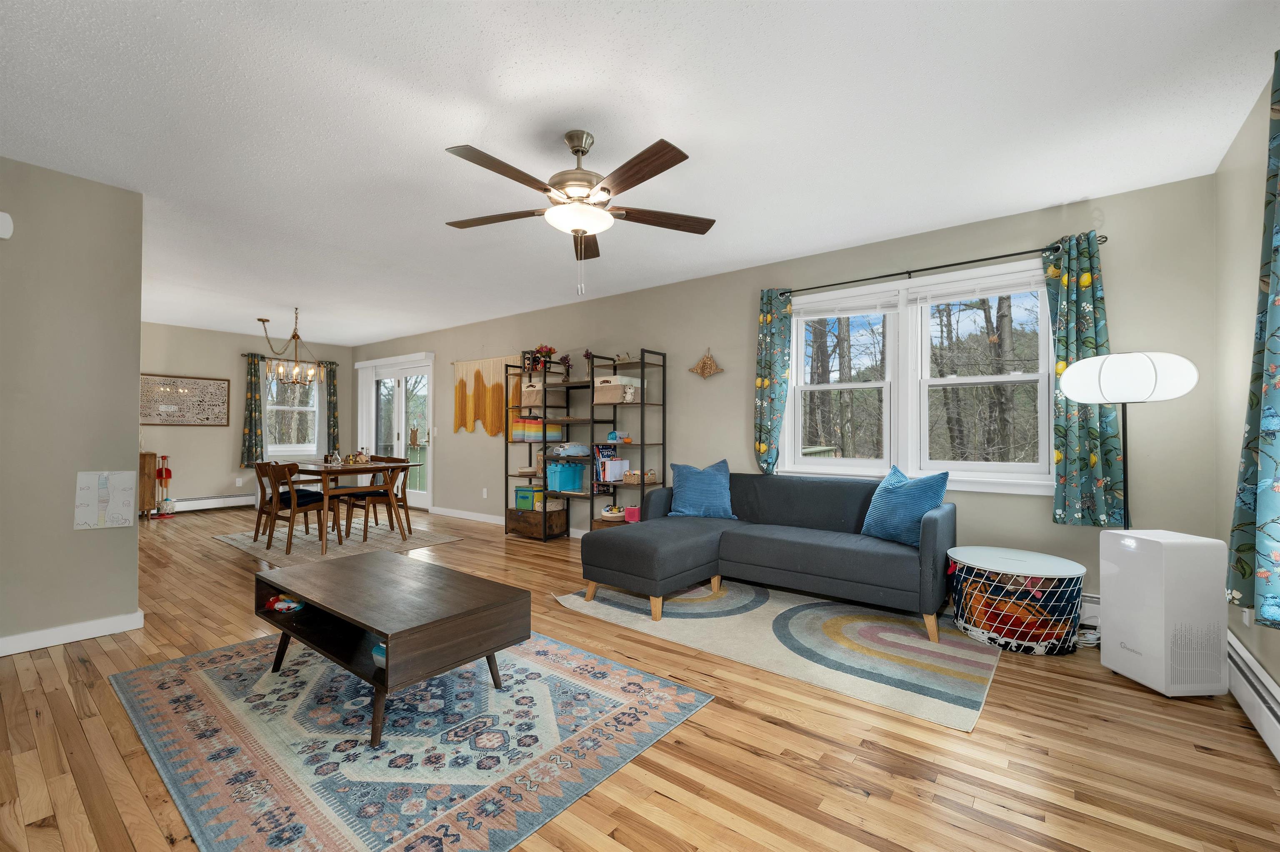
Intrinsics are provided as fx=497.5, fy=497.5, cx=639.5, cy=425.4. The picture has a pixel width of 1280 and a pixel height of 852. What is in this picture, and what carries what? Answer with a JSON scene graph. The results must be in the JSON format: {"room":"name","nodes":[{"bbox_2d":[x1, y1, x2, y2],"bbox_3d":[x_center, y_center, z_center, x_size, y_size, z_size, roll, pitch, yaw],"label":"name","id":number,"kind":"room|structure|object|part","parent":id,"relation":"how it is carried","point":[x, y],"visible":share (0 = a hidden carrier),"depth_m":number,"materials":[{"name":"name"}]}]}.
{"room":"living room","nodes":[
{"label":"living room","id":0,"kind":"room"},
{"bbox_2d":[0,153,144,653],"bbox_3d":[-3.657,-0.105,2.006,0.136,2.506,2.303,0,-1,38],"label":"left wall","id":1,"kind":"structure","parent":0,"point":[136,373],"depth_m":2.66,"materials":[{"name":"paint"}]},
{"bbox_2d":[0,211,14,239],"bbox_3d":[-3.188,-0.993,2.424,0.043,0.136,0.154,0,-1,38],"label":"smoke detector","id":2,"kind":"object","parent":1,"relation":"attached to","point":[6,232],"visible":0.99,"depth_m":2.46,"materials":[{"name":"white"}]},
{"bbox_2d":[0,609,145,655],"bbox_3d":[-3.641,1.100,1.952,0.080,0.092,2.405,0,-1,38],"label":"baseboard","id":3,"kind":"structure","parent":1,"relation":"attached to","point":[91,629],"depth_m":2.66,"materials":[{"name":"white paint"}]},
{"bbox_2d":[77,470,138,528],"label":"drawing","id":4,"kind":"object","parent":1,"relation":"attached to","point":[103,480],"visible":0.99,"depth_m":2.76,"materials":[{"name":"white paper"}]},
{"bbox_2d":[139,320,354,509],"bbox_3d":[-6.388,-0.077,6.561,0.162,2.501,4.782,0,-1,38],"label":"dining wall","id":5,"kind":"structure","parent":0,"point":[231,438],"depth_m":6.98,"materials":[{"name":"beige paint"}]},
{"bbox_2d":[140,373,230,425],"bbox_3d":[-6.150,-0.339,6.642,0.030,0.656,1.062,0,-1,38],"label":"wall art","id":6,"kind":"object","parent":5,"relation":"attached to","point":[166,421],"visible":0.92,"depth_m":6.68,"materials":[{"name":"brown"}]},
{"bbox_2d":[165,492,254,512],"bbox_3d":[-5.927,1.069,6.925,0.067,0.196,2.252,0,-1,38],"label":"baseboard heater","id":7,"kind":"object","parent":5,"relation":"attached to","point":[239,502],"visible":0.74,"depth_m":6.88,"materials":[{"name":"white metal"}]},
{"bbox_2d":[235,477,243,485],"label":"wall socket","id":8,"kind":"object","parent":5,"relation":"attached to","point":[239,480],"visible":0.99,"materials":[{"name":"white plastic"}]},
{"bbox_2d":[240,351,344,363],"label":"curtain rod","id":9,"kind":"object","parent":5,"relation":"attached to","point":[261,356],"visible":0.51,"depth_m":7.72,"materials":[{"name":"metal"}]},
{"bbox_2d":[239,350,264,471],"bbox_3d":[-5.591,-0.189,7.186,0.094,1.708,0.289,0,-1,38],"label":"curtain","id":10,"kind":"object","parent":9,"relation":"hanging from","point":[251,371],"visible":0.94,"depth_m":7.17,"materials":[{"name":"green fabric"}]},
{"bbox_2d":[323,360,339,454],"bbox_3d":[-5.098,-0.224,8.235,0.091,1.633,0.237,0,-1,38],"label":"curtain","id":11,"kind":"object","parent":9,"relation":"hanging from","point":[334,426],"visible":0.79,"depth_m":8.23,"materials":[{"name":"green fabric"}]},
{"bbox_2d":[263,364,322,456],"bbox_3d":[-5.460,-0.220,7.841,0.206,1.438,0.879,0,-1,38],"label":"dining window","id":12,"kind":"structure","parent":5,"relation":"in","point":[301,445],"depth_m":7.84,"materials":[{"name":"white glass"}]},
{"bbox_2d":[0,503,1279,851],"bbox_3d":[-2.373,1.218,3.607,10.050,0.108,5.915,0,-1,38],"label":"floor","id":13,"kind":"structure","parent":0,"point":[845,795],"depth_m":1.77,"materials":[{"name":"brown wood"}]},
{"bbox_2d":[138,451,157,517],"bbox_3d":[-6.480,0.748,6.000,0.414,0.832,0.920,0,-1,38],"label":"wooden cabinet","id":14,"kind":"object","parent":13,"relation":"on","point":[151,458],"visible":0.31,"depth_m":6.18,"materials":[{"name":"brown wood"}]},
{"bbox_2d":[155,453,174,516],"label":"toy broom set","id":15,"kind":"object","parent":13,"relation":"on","point":[166,473],"visible":0.98,"depth_m":6.51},
{"bbox_2d":[210,517,464,562],"bbox_3d":[-3.227,1.175,5.298,2.285,0.009,1.630,0,-1,38],"label":"dining rug","id":16,"kind":"object","parent":13,"relation":"on","point":[244,542],"visible":0.74,"depth_m":5.05,"materials":[{"name":"carpet"}]},
{"bbox_2d":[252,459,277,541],"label":"dining chair","id":17,"kind":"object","parent":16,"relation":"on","point":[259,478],"visible":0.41,"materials":[{"name":"brown wood"}]},
{"bbox_2d":[258,461,331,554],"bbox_3d":[-3.249,0.748,4.716,0.474,0.815,0.499,0,-1,38],"label":"dining chair","id":18,"kind":"object","parent":16,"relation":"on","point":[306,505],"visible":0.96,"depth_m":4.60,"materials":[{"name":"brown wood"}]},
{"bbox_2d":[267,458,419,553],"bbox_3d":[-3.170,0.786,5.224,1.483,0.747,0.885,0,-1,38],"label":"dining table","id":19,"kind":"object","parent":16,"relation":"on","point":[374,470],"visible":0.78,"depth_m":4.85,"materials":[{"name":"brown wood"}]},
{"bbox_2d":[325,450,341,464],"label":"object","id":20,"kind":"object","parent":19,"relation":"on","point":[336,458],"visible":0.99,"depth_m":5.05,"materials":[{"name":"clear glass"}]},
{"bbox_2d":[345,448,371,463],"bbox_3d":[-2.957,0.318,5.206,0.203,0.158,0.201,0,-1,38],"label":"centerpiece","id":21,"kind":"object","parent":19,"relation":"on","point":[359,455],"visible":0.99,"depth_m":5.17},
{"bbox_2d":[334,459,408,543],"bbox_3d":[-2.739,0.753,5.154,0.494,0.816,0.517,0,-1,38],"label":"dining chair","id":22,"kind":"object","parent":16,"relation":"on","point":[376,492],"visible":0.95,"depth_m":5.07,"materials":[{"name":"brown wood"}]},
{"bbox_2d":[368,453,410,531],"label":"dining chair","id":23,"kind":"object","parent":16,"relation":"on","point":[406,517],"visible":0.53,"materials":[{"name":"brown wood"}]},
{"bbox_2d":[105,631,712,851],"bbox_3d":[-1.031,1.154,2.168,2.142,0.010,1.560,0,-1,38],"label":"area rug","id":24,"kind":"object","parent":13,"relation":"on","point":[196,681],"visible":0.93,"depth_m":1.80,"materials":[{"name":"carpet"}]},
{"bbox_2d":[254,550,529,747],"bbox_3d":[-1.141,0.924,2.240,1.211,0.433,0.623,0,-1,38],"label":"coffee table","id":25,"kind":"object","parent":24,"relation":"on","point":[384,626],"visible":0.99,"depth_m":2.04,"materials":[{"name":"brown wood"}]},
{"bbox_2d":[264,594,304,612],"bbox_3d":[-1.703,0.848,2.403,0.191,0.058,0.149,0,-1,38],"label":"toy","id":26,"kind":"object","parent":25,"relation":"in","point":[291,604],"visible":0.96,"depth_m":2.37,"materials":[{"name":"multicoloured"}]},
{"bbox_2d":[371,639,386,666],"bbox_3d":[-0.941,0.888,1.960,0.171,0.076,0.158,0,-1,38],"label":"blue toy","id":27,"kind":"object","parent":25,"relation":"in","point":[381,646],"visible":0.15,"depth_m":1.91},
{"bbox_2d":[505,347,664,541],"bbox_3d":[-0.639,0.242,5.084,1.876,1.875,0.439,0,-1,38],"label":"shelving unit","id":28,"kind":"object","parent":13,"relation":"on","point":[592,421],"visible":0.79,"depth_m":4.91,"materials":[{"name":"black metal"}]},
{"bbox_2d":[514,484,544,510],"bbox_3d":[-1.154,0.782,5.467,0.313,0.240,0.284,0,-1,38],"label":"green box","id":29,"kind":"object","parent":28,"relation":"in","point":[524,495],"visible":0.76,"depth_m":5.36,"materials":[{"name":"green"}]},
{"bbox_2d":[520,380,542,405],"bbox_3d":[-1.100,-0.339,5.508,0.305,0.226,0.296,0,-1,38],"label":"storage basket","id":30,"kind":"object","parent":28,"relation":"in","point":[524,388],"visible":0.6,"depth_m":5.40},
{"bbox_2d":[510,417,562,441],"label":"storage bins","id":31,"kind":"object","parent":28,"relation":"in","point":[514,430],"visible":0.76,"depth_m":5.33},
{"bbox_2d":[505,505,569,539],"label":"drawer","id":32,"kind":"object","parent":28,"relation":"in","point":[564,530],"visible":0.83,"depth_m":5.21,"materials":[{"name":"brown wood"}]},
{"bbox_2d":[521,343,556,372],"bbox_3d":[-1.054,-0.728,5.396,0.316,0.340,0.265,0,-1,38],"label":"flower arrangement","id":33,"kind":"object","parent":28,"relation":"on","point":[549,351],"visible":0.76,"depth_m":5.36,"materials":[{"name":"red plant"}]},
{"bbox_2d":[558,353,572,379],"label":"flower vase","id":34,"kind":"object","parent":28,"relation":"on","point":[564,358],"visible":0.88,"depth_m":5.18,"materials":[{"name":"plant"}]},
{"bbox_2d":[546,460,585,491],"bbox_3d":[-0.766,0.530,5.183,0.258,0.286,0.329,0,-1,38],"label":"teal bin","id":35,"kind":"object","parent":28,"relation":"in","point":[567,468],"visible":0.97,"depth_m":5.09,"materials":[{"name":"teal plastic"}]},
{"bbox_2d":[550,441,591,456],"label":"toy vehicle","id":36,"kind":"object","parent":28,"relation":"in","point":[572,450],"visible":0.99,"depth_m":5.01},
{"bbox_2d":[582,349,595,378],"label":"flower vase","id":37,"kind":"object","parent":28,"relation":"on","point":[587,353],"visible":0.74,"depth_m":4.97,"materials":[{"name":"plant"}]},
{"bbox_2d":[595,451,629,481],"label":"books","id":38,"kind":"object","parent":28,"relation":"in","point":[614,470],"visible":0.92,"depth_m":4.72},
{"bbox_2d":[600,504,625,520],"bbox_3d":[-0.252,0.816,4.734,0.252,0.114,0.250,0,-1,38],"label":"toy basket","id":39,"kind":"object","parent":28,"relation":"in","point":[607,512],"visible":0.93,"depth_m":4.66,"materials":[{"name":"beige wicker"}]},
{"bbox_2d":[591,375,642,403],"bbox_3d":[-0.225,-0.333,4.777,0.384,0.249,0.299,0,-1,38],"label":"storage basket","id":40,"kind":"object","parent":28,"relation":"in","point":[604,401],"visible":0.86,"depth_m":4.66,"materials":[{"name":"beige fabric"}]},
{"bbox_2d":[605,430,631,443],"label":"toy","id":41,"kind":"object","parent":28,"relation":"in","point":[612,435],"visible":0.98,"depth_m":4.69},
{"bbox_2d":[623,505,640,521],"bbox_3d":[-0.055,0.814,4.587,0.150,0.117,0.147,0,-1,38],"label":"pink box","id":42,"kind":"object","parent":28,"relation":"in","point":[629,512],"visible":0.7,"depth_m":4.53,"materials":[{"name":"pink"}]},
{"bbox_2d":[621,468,657,483],"bbox_3d":[-0.001,0.468,4.654,0.217,0.121,0.270,0,-1,38],"label":"wicker basket","id":43,"kind":"object","parent":28,"relation":"in","point":[629,480],"visible":0.94,"depth_m":4.59,"materials":[{"name":"wicker"}]},
{"bbox_2d":[558,579,998,730],"bbox_3d":[0.789,1.167,3.093,2.280,0.011,1.479,0,-1,38],"label":"area rug","id":44,"kind":"object","parent":13,"relation":"on","point":[572,599],"visible":0.88,"depth_m":2.68,"materials":[{"name":"beige carpet"}]},
{"bbox_2d":[580,469,956,645],"bbox_3d":[0.833,0.730,3.291,2.019,0.858,1.572,0,-1,38],"label":"sectional sofa","id":45,"kind":"object","parent":44,"relation":"on","point":[599,542],"visible":0.99,"depth_m":3.15,"materials":[{"name":"fabric"}]},
{"bbox_2d":[667,458,736,518],"bbox_3d":[0.493,0.507,3.984,0.565,0.457,0.265,0,-1,15],"label":"blue pillow","id":46,"kind":"object","parent":45,"relation":"on","point":[687,500],"visible":0.99,"depth_m":3.91,"materials":[{"name":"blue fabric"}]},
{"bbox_2d":[861,465,950,544],"bbox_3d":[1.632,0.488,3.098,0.259,0.461,0.523,0,-1,-25],"label":"blue pillow","id":47,"kind":"object","parent":45,"relation":"on","point":[908,490],"visible":0.9,"depth_m":3.00,"materials":[{"name":"blue fabric"}]},
{"bbox_2d":[945,545,1085,654],"bbox_3d":[2.053,0.943,2.775,0.636,0.438,0.618,0,-1,38],"label":"drum table","id":48,"kind":"object","parent":13,"relation":"on","point":[1050,624],"visible":0.98,"depth_m":2.59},
{"bbox_2d":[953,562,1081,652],"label":"blankets","id":49,"kind":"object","parent":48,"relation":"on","point":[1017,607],"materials":[{"name":"multicoloured fabric"}]},
{"bbox_2d":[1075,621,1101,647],"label":"power cord","id":50,"kind":"object","parent":13,"relation":"on","point":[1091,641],"visible":0.49,"depth_m":2.65,"materials":[{"name":"white plastic"}]},
{"bbox_2d":[1058,351,1198,528],"bbox_3d":[2.462,0.402,2.529,0.491,1.522,0.466,0,-1,38],"label":"floor lamp","id":51,"kind":"object","parent":13,"relation":"on","point":[1148,361],"visible":0.85,"depth_m":2.40,"materials":[{"name":"metal"}]},
{"bbox_3d":[2.415,-0.242,2.521,0.424,0.242,0.503,1,-1,-40],"label":"lamp shade","id":52,"kind":"part","parent":51,"relation":"part of","materials":[{"name":"white"}]},
{"bbox_2d":[1097,527,1229,696],"bbox_3d":[2.375,0.830,2.274,0.286,0.676,0.319,0,-1,-3],"label":"air purifier","id":53,"kind":"object","parent":13,"relation":"on","point":[1108,594],"visible":0.98,"depth_m":2.14,"materials":[{"name":"white plastic"}]},
{"bbox_2d":[0,0,1279,346],"bbox_3d":[-2.514,-1.380,3.505,10.273,0.103,5.660,0,-1,38],"label":"ceiling","id":54,"kind":"structure","parent":0,"point":[447,135],"depth_m":2.21,"materials":[{"name":"white paint"}]},
{"bbox_2d":[256,310,324,386],"bbox_3d":[-4.078,-0.899,5.820,0.607,0.873,0.654,0,-1,38],"label":"chandelier","id":55,"kind":"object","parent":54,"relation":"hanging from","point":[294,336],"visible":1,"depth_m":5.77,"materials":[{"name":"metal"}]},
{"bbox_2d":[441,129,713,299],"bbox_3d":[-0.309,-0.958,2.304,1.308,0.761,1.304,0,-1,38],"label":"ceiling fan","id":56,"kind":"object","parent":54,"relation":"hanging from","point":[604,189],"visible":0.98,"depth_m":2.24,"materials":[{"name":"brown metal"}]},
{"bbox_2d":[345,171,1222,618],"bbox_3d":[-0.905,-0.063,5.689,10.234,2.527,0.160,0,-1,38],"label":"back wall","id":57,"kind":"structure","parent":0,"point":[665,331],"depth_m":3.55,"materials":[{"name":"paint"}]},
{"bbox_2d":[355,351,434,510],"bbox_3d":[-3.658,0.106,7.532,1.959,2.177,0.190,0,-1,38],"label":"french door","id":58,"kind":"structure","parent":57,"relation":"in","point":[399,411],"depth_m":7.47,"materials":[{"name":"white glass"}]},
{"bbox_2d":[431,505,503,524],"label":"baseboard","id":59,"kind":"structure","parent":57,"relation":"attached to","point":[442,512],"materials":[{"name":"white paint"}]},
{"bbox_2d":[481,487,489,497],"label":"wall socket","id":60,"kind":"object","parent":57,"relation":"attached to","point":[484,492],"visible":0.98,"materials":[{"name":"white plastic"}]},
{"bbox_2d":[452,355,521,435],"bbox_3d":[-1.933,-0.360,6.241,1.388,0.986,0.044,0,-1,38],"label":"macrame hanging","id":61,"kind":"object","parent":57,"relation":"attached to","point":[459,413],"visible":0.87,"depth_m":6.27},
{"bbox_2d":[687,348,724,378],"bbox_3d":[0.574,-0.556,4.361,0.367,0.292,0.052,0,-1,38],"label":"decoration","id":62,"kind":"object","parent":57,"relation":"attached to","point":[710,363],"visible":1,"depth_m":4.34,"materials":[{"name":"brown wicker"}]},
{"bbox_2d":[782,257,1054,492],"bbox_3d":[1.886,-0.296,3.573,1.798,1.423,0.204,0,-1,38],"label":"double window","id":63,"kind":"structure","parent":57,"relation":"in","point":[963,381],"depth_m":3.51,"materials":[{"name":"white glass"}]},
{"bbox_2d":[795,292,898,317],"bbox_3d":[1.532,-0.897,3.771,0.774,0.129,0.046,0,-1,38],"label":"window blind","id":64,"kind":"object","parent":63,"relation":"attached to","point":[835,313],"visible":0.98,"depth_m":3.73,"materials":[{"name":"white plastic"}]},
{"bbox_2d":[910,272,1043,305],"bbox_3d":[2.210,-0.898,3.289,0.781,0.115,0.047,0,-1,38],"label":"window blind","id":65,"kind":"object","parent":63,"relation":"attached to","point":[948,296],"visible":0.97,"depth_m":3.27,"materials":[{"name":"white plastic"}]},
{"bbox_2d":[771,233,1107,294],"bbox_3d":[1.864,-1.051,3.426,1.969,0.060,0.111,0,-1,38],"label":"curtain rod","id":66,"kind":"object","parent":57,"relation":"attached to","point":[1106,237],"visible":0.84,"depth_m":3.26,"materials":[{"name":"black metal"}]},
{"bbox_2d":[752,288,792,475],"bbox_3d":[1.059,-0.335,3.989,0.295,1.489,0.092,0,-1,38],"label":"curtain","id":67,"kind":"object","parent":66,"relation":"hanging from","point":[762,383],"visible":0.94,"depth_m":3.98,"materials":[{"name":"fabric"}]},
{"bbox_2d":[1045,230,1125,525],"bbox_3d":[2.539,-0.254,2.864,0.336,1.662,0.093,0,-1,38],"label":"curtain","id":68,"kind":"object","parent":66,"relation":"hanging from","point":[1093,430],"visible":0.81,"depth_m":2.86,"materials":[{"name":"fabric"}]},
{"bbox_2d":[1080,592,1099,624],"bbox_3d":[2.189,1.059,3.140,1.429,0.200,0.068,0,-1,38],"label":"baseboard heater","id":69,"kind":"object","parent":57,"relation":"attached to","point":[1098,604],"visible":0.17,"depth_m":2.83,"materials":[{"name":"white metal"}]},
{"bbox_2d":[1213,62,1279,716],"bbox_3d":[1.547,-0.106,0.598,0.156,2.520,5.113,0,-1,38],"label":"right wall","id":70,"kind":"structure","parent":0,"point":[1238,194],"depth_m":2.30,"materials":[{"name":"beige paint"}]},
{"bbox_2d":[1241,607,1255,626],"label":"wall socket","id":71,"kind":"object","parent":70,"relation":"attached to","point":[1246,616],"visible":0.37,"depth_m":2.11,"materials":[{"name":"white plastic"}]},
{"bbox_2d":[1225,632,1279,761],"bbox_3d":[1.866,1.046,1.248,0.065,0.189,3.280,0,-1,38],"label":"baseboard heater","id":72,"kind":"object","parent":70,"relation":"attached to","point":[1276,708],"visible":0.73,"depth_m":1.90,"materials":[{"name":"white metal"}]},
{"bbox_2d":[1227,48,1279,629],"bbox_3d":[1.998,-0.259,1.528,0.147,1.839,0.701,0,-1,38],"label":"curtain","id":73,"kind":"object","parent":70,"relation":"attached to","point":[1268,435],"visible":1,"depth_m":1.63,"materials":[{"name":"fabric"}]}
]}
################
DESCRIPTION OF THE TASK:
Your answer should consist of all lines above that include the string "vase".

RESULT OF THE TASK:
{"bbox_2d":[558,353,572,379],"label":"flower vase","id":34,"kind":"object","parent":28,"relation":"on","point":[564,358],"visible":0.88,"depth_m":5.18,"materials":[{"name":"plant"}]},
{"bbox_2d":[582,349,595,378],"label":"flower vase","id":37,"kind":"object","parent":28,"relation":"on","point":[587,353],"visible":0.74,"depth_m":4.97,"materials":[{"name":"plant"}]},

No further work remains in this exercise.